Dallastown schools will dip into their fund balance to purchase new laptops, expected to cost nearly $450,000, to replace aging ones used by district staff.
Ronald Blevins, vice president of the board, said there's a "pretty pressing need" to replace the slow, aging laptops currently used by teachers and staff.
There will be "certain productivity gains by making this purchase," he said.
The district could have leased the 550 new machines but, with financing, that would have cost the district nearly $530,000 over four years.
Using fund balance money to make the purchase will take some pressure off future budgets, Blevins said.
The expenditure will have little effect on the fund, which stands at about $13 million, said Ronald Dyer, the superintendent.

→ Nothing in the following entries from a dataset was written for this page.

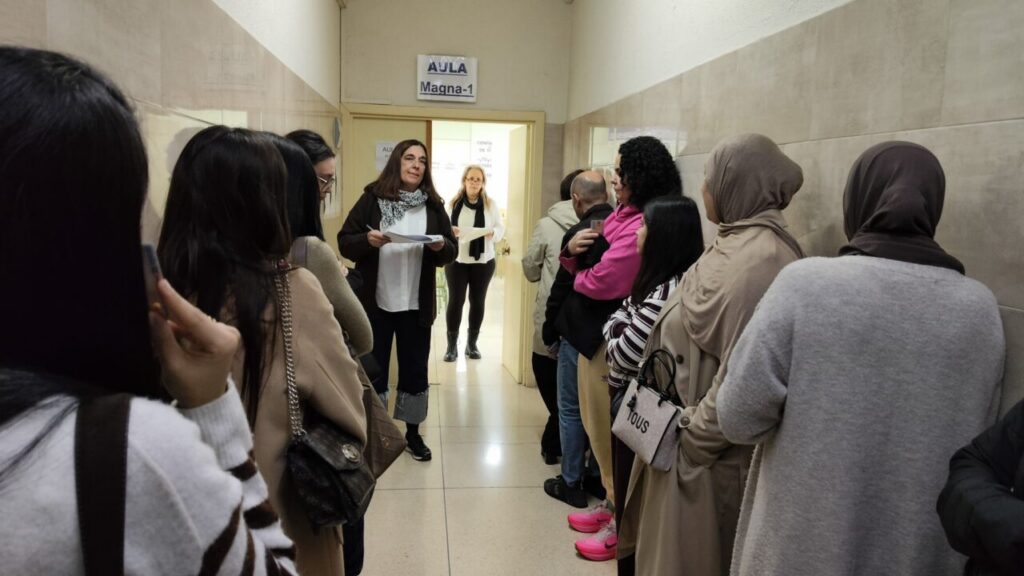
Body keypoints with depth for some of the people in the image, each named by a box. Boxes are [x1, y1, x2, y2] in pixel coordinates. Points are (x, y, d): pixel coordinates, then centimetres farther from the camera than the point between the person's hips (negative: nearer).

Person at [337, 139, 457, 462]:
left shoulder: (433, 205, 4)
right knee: (372, 370, 9)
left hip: (416, 304, 2)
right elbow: (344, 243, -3)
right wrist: (367, 240, -23)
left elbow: (450, 253, 6)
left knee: (415, 369, 12)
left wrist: (441, 246, -16)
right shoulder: (372, 198, -3)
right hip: (375, 302, -2)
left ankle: (413, 432, 29)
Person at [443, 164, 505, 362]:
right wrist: (449, 231, -24)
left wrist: (492, 233, -19)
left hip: (483, 260, 2)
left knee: (478, 301, 8)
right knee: (455, 301, 0)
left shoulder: (491, 204, 3)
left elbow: (501, 229, 3)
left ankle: (472, 343, 21)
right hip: (457, 259, -2)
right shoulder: (454, 203, -2)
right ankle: (452, 345, 10)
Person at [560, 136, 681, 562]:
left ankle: (622, 525, 22)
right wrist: (573, 250, -7)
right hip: (594, 333, 10)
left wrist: (577, 276, -3)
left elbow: (599, 283, -26)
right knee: (599, 429, 21)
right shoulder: (623, 215, 12)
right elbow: (586, 268, 15)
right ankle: (611, 503, 39)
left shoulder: (644, 227, -22)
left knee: (611, 434, 4)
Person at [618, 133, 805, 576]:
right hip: (687, 430, 9)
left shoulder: (760, 257, -23)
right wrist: (681, 425, 11)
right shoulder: (736, 243, 8)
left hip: (710, 450, -9)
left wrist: (692, 439, -18)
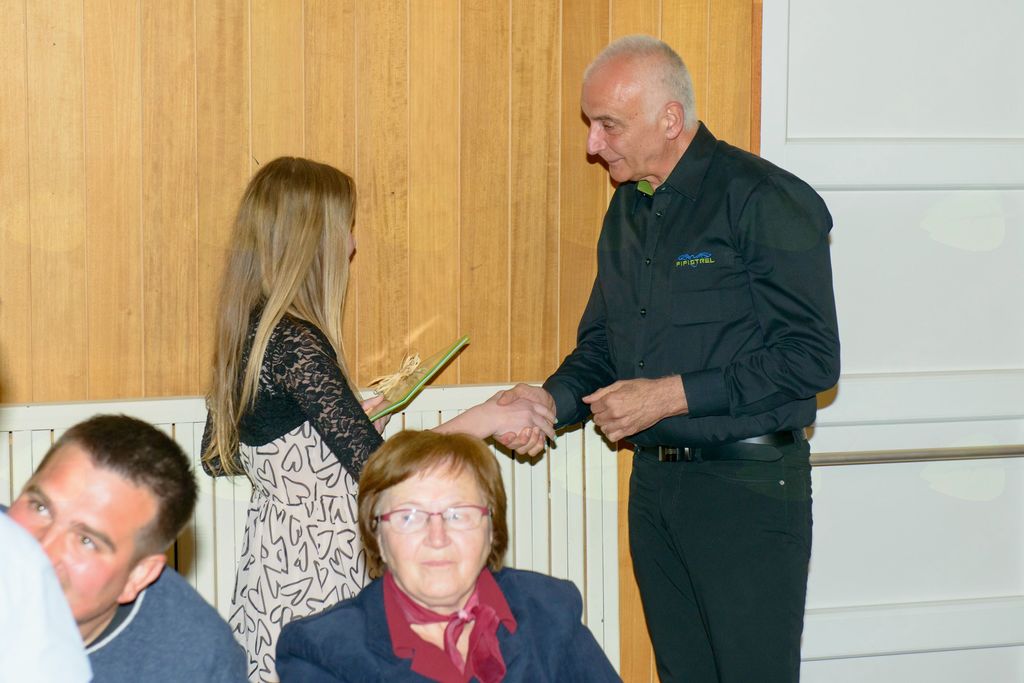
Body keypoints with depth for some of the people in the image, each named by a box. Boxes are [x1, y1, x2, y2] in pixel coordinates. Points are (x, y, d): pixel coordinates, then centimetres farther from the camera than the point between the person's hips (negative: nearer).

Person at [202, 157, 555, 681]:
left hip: (272, 557, 9)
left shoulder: (246, 334, 9)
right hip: (311, 577, -9)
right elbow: (376, 468, -23)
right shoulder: (295, 345, -19)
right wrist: (484, 419, -14)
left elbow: (217, 457, 19)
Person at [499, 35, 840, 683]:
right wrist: (553, 398, -1)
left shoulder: (767, 201, -13)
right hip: (654, 480, 7)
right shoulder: (628, 208, 12)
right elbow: (602, 343, 21)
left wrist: (672, 394, -19)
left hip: (747, 484, -7)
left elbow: (813, 357, -18)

The board voted unanimously to buy the computers, priced at $818 each. Board member John Hartman was not present at the meeting.
Getting old: As part of a replacement cycle set in place because of budgetary constraints, the district was originally to hold off buying new laptops until July 2015.
But the current ones are starting to show their age, said Kenneth "Butch" Potter Jr., board president, who said laptops wear out quicker than desktop computers.
"These existing machines are fairly old," he said. "Four to five years old."
The new ones have more memory than the old ones, which means work can be done quicker.
Teachers will be able to use them to do grading, lesson plans and presentations in and outside of the classroom.
During a meeting last week, Blevins said if the machines are purchased now, they can be set up, registered and distributed to teachers before the end of the school year.
Board member William Lytle said he at first wrestled with the idea of making the purchase but came to the conclusion that it is a "wise investment."
"It's a very big priority," he said.
Staff writer Nikelle Snader contributed to this report.